Goal of the exercise. In your copy of the entries, please include no pictures and return every word exactly.

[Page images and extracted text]
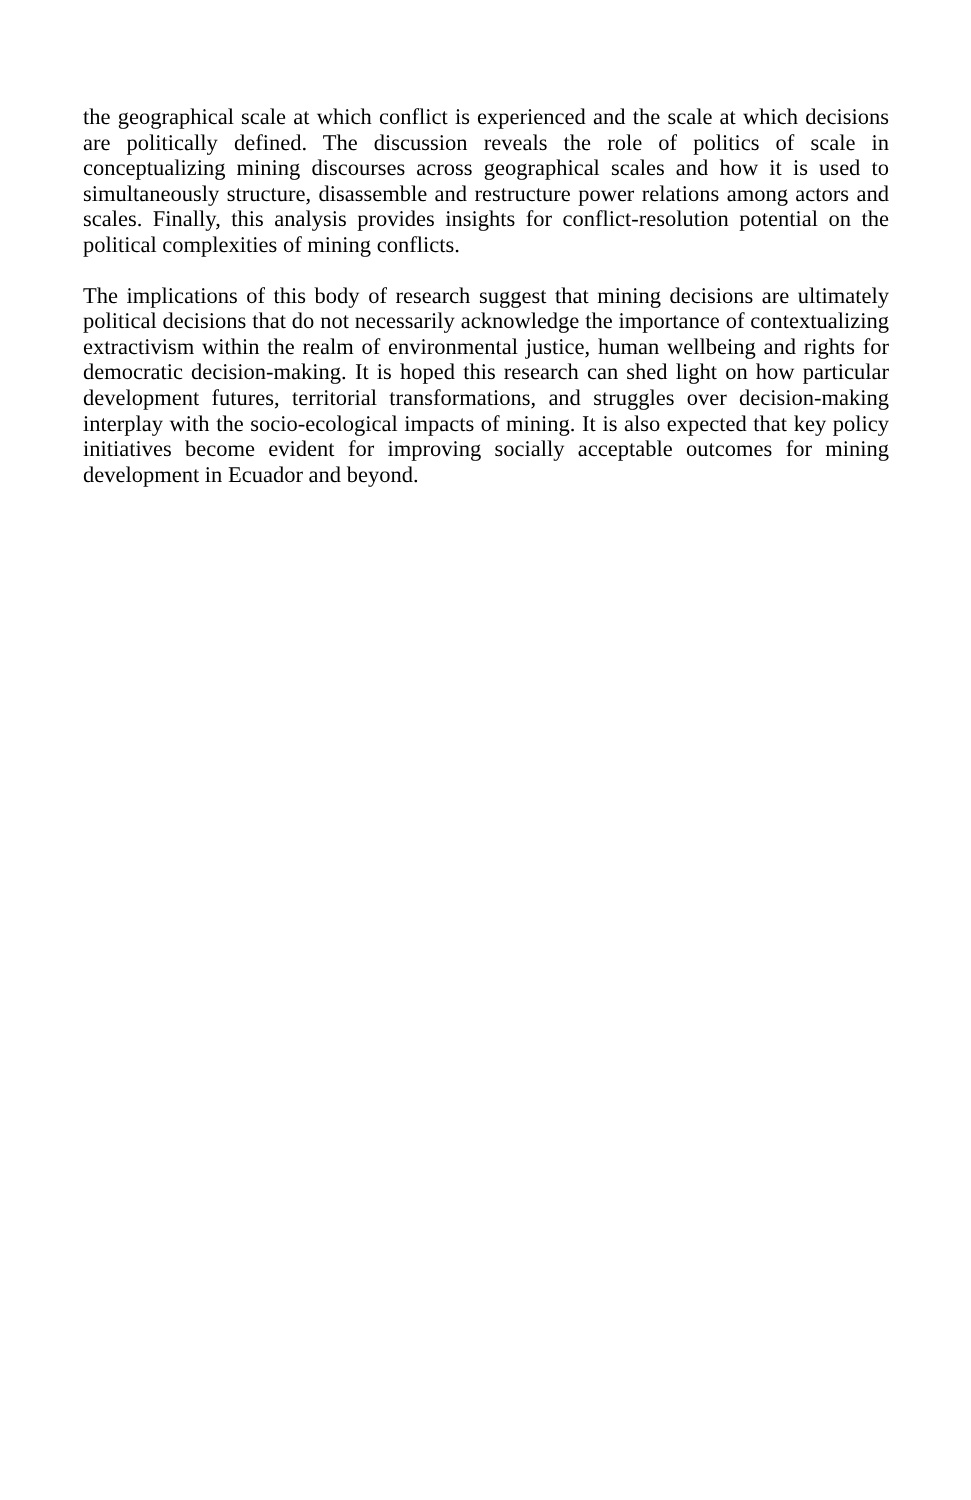the geographical scale at which conflict is experienced and the scale at which decisions are politically defined. The discussion reveals the role of politics of scale in conceptualizing mining discourses across geographical scales and how it is used to simultaneously structure, disassemble and restructure power relations among actors and scales. Finally, this analysis provides insights for conflict-resolution potential on the political complexities of mining conflicts.
The implications of this body of research suggest that mining decisions are ultimately political decisions that do not necessarily acknowledge the importance of contextualizing extractivism within the realm of environmental justice, human wellbeing and rights for democratic decision-making. It is hoped this research can shed light on how particular development futures, territorial transformations, and struggles over decision-making interplay with the socio-ecological impacts of mining. It is also expected that key policy initiatives become evident for improving socially acceptable outcomes for mining development in Ecuador and beyond.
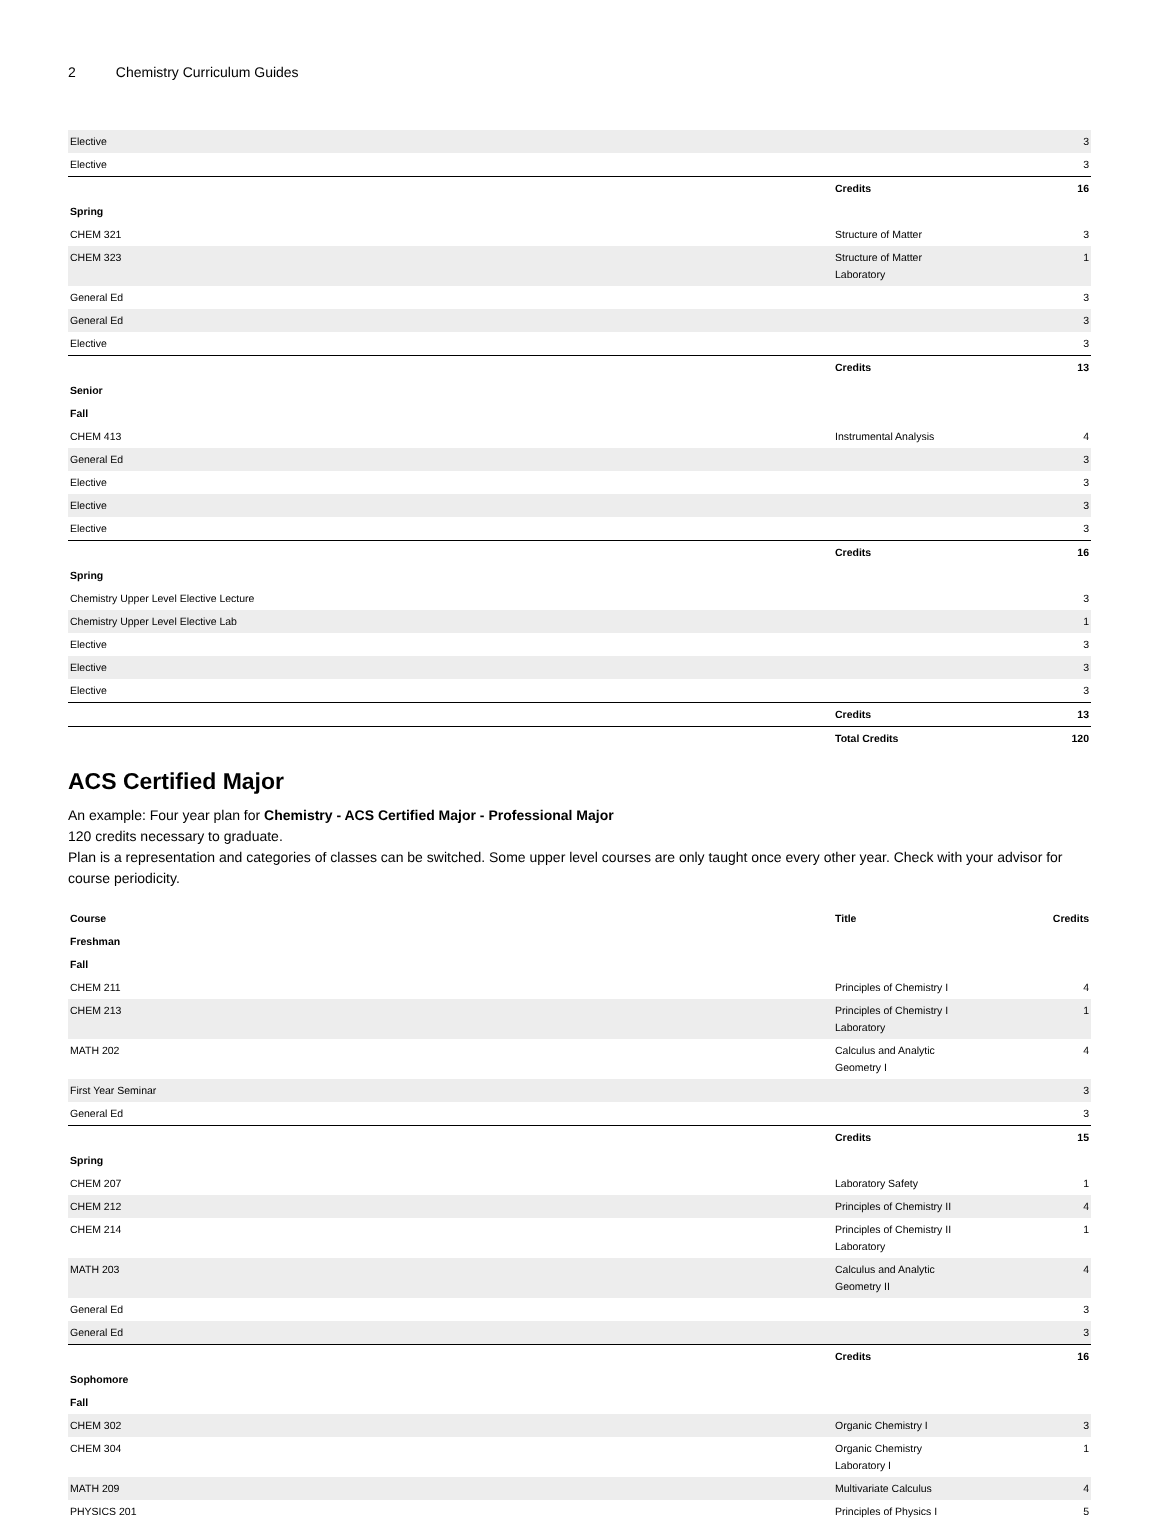2 Chemistry Curriculum Guides
| Elective | | 3 |
| Elective | | 3 |
| | Credits | 16 |
| Spring | | |
| CHEM 321 | Structure of Matter | 3 |
| CHEM 323 | Structure of Matter Laboratory | 1 |
| General Ed | | 3 |
| General Ed | | 3 |
| Elective | | 3 |
| | Credits | 13 |
| Senior | | |
| Fall | | |
| CHEM 413 | Instrumental Analysis | 4 |
| General Ed | | 3 |
| Elective | | 3 |
| Elective | | 3 |
| Elective | | 3 |
| | Credits | 16 |
| Spring | | |
| Chemistry Upper Level Elective Lecture | | 3 |
| Chemistry Upper Level Elective Lab | | 1 |
| Elective | | 3 |
| Elective | | 3 |
| Elective | | 3 |
| | Credits | 13 |
| | Total Credits | 120 |
ACS Certified Major
An example: Four year plan for Chemistry - ACS Certified Major - Professional Major
120 credits necessary to graduate.
Plan is a representation and categories of classes can be switched. Some upper level courses are only taught once every other year. Check with your advisor for course periodicity.
| Course | Title | Credits |
| --- | --- | --- |
| Freshman | | |
| Fall | | |
| CHEM 211 | Principles of Chemistry I | 4 |
| CHEM 213 | Principles of Chemistry I Laboratory | 1 |
| MATH 202 | Calculus and Analytic Geometry I | 4 |
| First Year Seminar | | 3 |
| General Ed | | 3 |
| | Credits | 15 |
| Spring | | |
| CHEM 207 | Laboratory Safety | 1 |
| CHEM 212 | Principles of Chemistry II | 4 |
| CHEM 214 | Principles of Chemistry II Laboratory | 1 |
| MATH 203 | Calculus and Analytic Geometry II | 4 |
| General Ed | | 3 |
| General Ed | | 3 |
| | Credits | 16 |
| Sophomore | | |
| Fall | | |
| CHEM 302 | Organic Chemistry I | 3 |
| CHEM 304 | Organic Chemistry Laboratory I | 1 |
| MATH 209 | Multivariate Calculus | 4 |
| PHYSICS 201 | Principles of Physics I | 5 |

Solution to this exercise.
the geographical scale at which conflict is experienced and the scale at which decisions are politically defined. The discussion reveals the role of politics of scale in conceptualizing mining discourses across geographical scales and how it is used to simultaneously structure, disassemble and restructure power relations among actors and scales. Finally, this analysis provides insights for conflict-resolution potential on the political complexities of mining conflicts.
The implications of this body of research suggest that mining decisions are ultimately political decisions that do not necessarily acknowledge the importance of contextualizing extractivism within the realm of environmental justice, human wellbeing and rights for democratic decision-making. It is hoped this research can shed light on how particular development futures, territorial transformations, and struggles over decision-making interplay with the socio-ecological impacts of mining. It is also expected that key policy initiatives become evident for improving socially acceptable outcomes for mining development in Ecuador and beyond.
2 Chemistry Curriculum Guides
| Elective | | 3 |
| Elective | | 3 |
| | Credits | 16 |
| Spring | | |
| CHEM 321 | Structure of Matter | 3 |
| CHEM 323 | Structure of Matter Laboratory | 1 |
| General Ed | | 3 |
| General Ed | | 3 |
| Elective | | 3 |
| | Credits | 13 |
| Senior | | |
| Fall | | |
| CHEM 413 | Instrumental Analysis | 4 |
| General Ed | | 3 |
| Elective | | 3 |
| Elective | | 3 |
| Elective | | 3 |
| | Credits | 16 |
| Spring | | |
| Chemistry Upper Level Elective Lecture | | 3 |
| Chemistry Upper Level Elective Lab | | 1 |
| Elective | | 3 |
| Elective | | 3 |
| Elective | | 3 |
| | Credits | 13 |
| | Total Credits | 120 |
ACS Certified Major
An example: Four year plan for Chemistry - ACS Certified Major - Professional Major
120 credits necessary to graduate.
Plan is a representation and categories of classes can be switched. Some upper level courses are only taught once every other year. Check with your advisor for course periodicity.
| Course | Title | Credits |
| --- | --- | --- |
| Freshman | | |
| Fall | | |
| CHEM 211 | Principles of Chemistry I | 4 |
| CHEM 213 | Principles of Chemistry I Laboratory | 1 |
| MATH 202 | Calculus and Analytic Geometry I | 4 |
| First Year Seminar | | 3 |
| General Ed | | 3 |
| | Credits | 15 |
| Spring | | |
| CHEM 207 | Laboratory Safety | 1 |
| CHEM 212 | Principles of Chemistry II | 4 |
| CHEM 214 | Principles of Chemistry II Laboratory | 1 |
| MATH 203 | Calculus and Analytic Geometry II | 4 |
| General Ed | | 3 |
| General Ed | | 3 |
| | Credits | 16 |
| Sophomore | | |
| Fall | | |
| CHEM 302 | Organic Chemistry I | 3 |
| CHEM 304 | Organic Chemistry Laboratory I | 1 |
| MATH 209 | Multivariate Calculus | 4 |
| PHYSICS 201 | Principles of Physics I | 5 |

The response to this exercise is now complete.